## Task description
Transcribe only the lines of the listing below from the one holding "he event raised" through the one holding "harmelin.com", inclusive, without any change.

## Study material
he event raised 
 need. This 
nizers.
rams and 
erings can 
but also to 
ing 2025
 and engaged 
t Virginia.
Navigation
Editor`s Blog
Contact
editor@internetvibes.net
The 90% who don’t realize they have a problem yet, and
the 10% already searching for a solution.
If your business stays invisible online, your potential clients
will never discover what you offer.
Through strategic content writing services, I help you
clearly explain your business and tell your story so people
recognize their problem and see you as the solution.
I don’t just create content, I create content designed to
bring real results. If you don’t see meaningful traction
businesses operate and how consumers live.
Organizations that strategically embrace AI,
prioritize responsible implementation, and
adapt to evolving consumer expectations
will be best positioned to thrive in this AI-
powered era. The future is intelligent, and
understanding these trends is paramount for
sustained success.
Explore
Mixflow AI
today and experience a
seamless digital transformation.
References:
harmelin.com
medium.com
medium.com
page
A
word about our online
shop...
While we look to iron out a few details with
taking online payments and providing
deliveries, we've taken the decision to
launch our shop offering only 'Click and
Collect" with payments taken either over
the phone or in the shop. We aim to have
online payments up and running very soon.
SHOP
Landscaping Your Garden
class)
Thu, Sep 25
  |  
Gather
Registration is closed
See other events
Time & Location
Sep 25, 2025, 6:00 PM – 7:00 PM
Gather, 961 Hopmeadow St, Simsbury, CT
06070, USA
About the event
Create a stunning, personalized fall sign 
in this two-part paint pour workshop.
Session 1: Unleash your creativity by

---

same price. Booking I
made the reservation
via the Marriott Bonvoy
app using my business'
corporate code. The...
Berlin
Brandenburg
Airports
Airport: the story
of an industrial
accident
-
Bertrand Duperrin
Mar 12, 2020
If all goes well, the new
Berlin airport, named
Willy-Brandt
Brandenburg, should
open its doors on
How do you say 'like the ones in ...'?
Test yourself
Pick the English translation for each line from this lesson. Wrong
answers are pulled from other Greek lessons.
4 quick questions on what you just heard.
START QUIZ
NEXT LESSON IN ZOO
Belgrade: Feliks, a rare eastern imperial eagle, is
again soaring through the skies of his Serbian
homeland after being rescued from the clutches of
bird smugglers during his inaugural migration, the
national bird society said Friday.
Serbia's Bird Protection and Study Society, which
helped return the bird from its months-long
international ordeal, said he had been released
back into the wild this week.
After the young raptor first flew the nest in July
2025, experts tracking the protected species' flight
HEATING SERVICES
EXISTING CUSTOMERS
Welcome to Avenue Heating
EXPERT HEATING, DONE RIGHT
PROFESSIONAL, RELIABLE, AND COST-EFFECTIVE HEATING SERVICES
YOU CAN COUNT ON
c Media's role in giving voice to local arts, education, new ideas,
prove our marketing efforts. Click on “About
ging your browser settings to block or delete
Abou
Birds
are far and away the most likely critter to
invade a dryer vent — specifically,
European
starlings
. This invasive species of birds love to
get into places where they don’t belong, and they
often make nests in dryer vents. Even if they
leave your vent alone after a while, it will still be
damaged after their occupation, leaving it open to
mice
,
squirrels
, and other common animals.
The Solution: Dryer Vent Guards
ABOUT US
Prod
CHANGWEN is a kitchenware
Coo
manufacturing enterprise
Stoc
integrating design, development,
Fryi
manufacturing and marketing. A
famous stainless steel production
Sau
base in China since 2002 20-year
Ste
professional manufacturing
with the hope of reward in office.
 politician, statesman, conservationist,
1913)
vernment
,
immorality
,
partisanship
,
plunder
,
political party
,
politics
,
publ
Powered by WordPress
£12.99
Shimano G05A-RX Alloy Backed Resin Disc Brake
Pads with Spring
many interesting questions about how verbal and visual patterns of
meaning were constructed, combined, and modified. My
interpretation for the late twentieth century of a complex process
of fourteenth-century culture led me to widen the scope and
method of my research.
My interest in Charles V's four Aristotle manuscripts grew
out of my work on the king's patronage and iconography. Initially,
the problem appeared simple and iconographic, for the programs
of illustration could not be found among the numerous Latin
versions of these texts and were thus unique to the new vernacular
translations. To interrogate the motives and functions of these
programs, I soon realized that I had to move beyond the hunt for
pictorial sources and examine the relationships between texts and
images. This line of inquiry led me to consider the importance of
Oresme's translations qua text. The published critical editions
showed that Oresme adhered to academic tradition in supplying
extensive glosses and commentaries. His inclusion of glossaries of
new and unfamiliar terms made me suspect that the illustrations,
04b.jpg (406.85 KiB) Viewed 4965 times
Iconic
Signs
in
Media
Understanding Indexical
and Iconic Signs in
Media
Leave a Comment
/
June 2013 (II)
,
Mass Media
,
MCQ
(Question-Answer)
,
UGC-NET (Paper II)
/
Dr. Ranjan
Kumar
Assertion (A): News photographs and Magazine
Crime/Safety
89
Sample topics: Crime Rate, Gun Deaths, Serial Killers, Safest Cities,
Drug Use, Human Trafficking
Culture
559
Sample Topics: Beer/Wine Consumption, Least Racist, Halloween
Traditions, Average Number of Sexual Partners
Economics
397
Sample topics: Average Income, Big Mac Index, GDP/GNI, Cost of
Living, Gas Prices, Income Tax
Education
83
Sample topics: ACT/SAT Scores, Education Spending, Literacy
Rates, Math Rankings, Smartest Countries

...

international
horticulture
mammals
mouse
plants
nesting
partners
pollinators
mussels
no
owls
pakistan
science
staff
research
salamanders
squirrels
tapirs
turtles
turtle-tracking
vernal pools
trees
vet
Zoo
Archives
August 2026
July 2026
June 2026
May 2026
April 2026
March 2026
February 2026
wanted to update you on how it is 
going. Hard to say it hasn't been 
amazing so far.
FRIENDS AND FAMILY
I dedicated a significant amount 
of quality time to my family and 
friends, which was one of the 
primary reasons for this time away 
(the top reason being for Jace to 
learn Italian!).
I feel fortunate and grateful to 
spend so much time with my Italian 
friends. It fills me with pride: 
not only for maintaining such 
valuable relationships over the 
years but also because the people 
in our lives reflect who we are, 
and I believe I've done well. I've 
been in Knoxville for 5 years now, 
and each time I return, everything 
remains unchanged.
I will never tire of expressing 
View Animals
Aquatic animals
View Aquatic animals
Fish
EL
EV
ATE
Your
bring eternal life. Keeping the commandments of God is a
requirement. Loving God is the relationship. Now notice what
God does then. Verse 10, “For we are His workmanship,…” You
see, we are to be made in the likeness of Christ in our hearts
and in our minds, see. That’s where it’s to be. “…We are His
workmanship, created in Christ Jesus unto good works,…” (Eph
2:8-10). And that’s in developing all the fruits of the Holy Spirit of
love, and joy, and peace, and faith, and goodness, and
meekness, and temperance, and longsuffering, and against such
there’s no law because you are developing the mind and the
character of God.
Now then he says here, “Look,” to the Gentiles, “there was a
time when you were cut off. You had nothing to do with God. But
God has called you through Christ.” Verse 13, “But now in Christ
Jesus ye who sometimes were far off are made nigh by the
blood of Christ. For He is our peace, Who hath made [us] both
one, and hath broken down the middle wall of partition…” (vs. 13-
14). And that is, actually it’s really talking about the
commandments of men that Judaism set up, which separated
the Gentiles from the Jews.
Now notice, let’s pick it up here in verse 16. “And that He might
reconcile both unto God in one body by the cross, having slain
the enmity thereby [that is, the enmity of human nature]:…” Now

## Solved exercise
he event raised 
 need. This 
nizers.
rams and 
erings can 
but also to 
ing 2025
 and engaged 
t Virginia.
Navigation
Editor`s Blog
Contact
editor@internetvibes.net
The 90% who don’t realize they have a problem yet, and
the 10% already searching for a solution.
If your business stays invisible online, your potential clients
will never discover what you offer.
Through strategic content writing services, I help you
clearly explain your business and tell your story so people
recognize their problem and see you as the solution.
I don’t just create content, I create content designed to
bring real results. If you don’t see meaningful traction
businesses operate and how consumers live.
Organizations that strategically embrace AI,
prioritize responsible implementation, and
adapt to evolving consumer expectations
will be best positioned to thrive in this AI-
powered era. The future is intelligent, and
understanding these trends is paramount for
sustained success.
Explore
Mixflow AI
today and experience a
seamless digital transformation.
References:
harmelin.com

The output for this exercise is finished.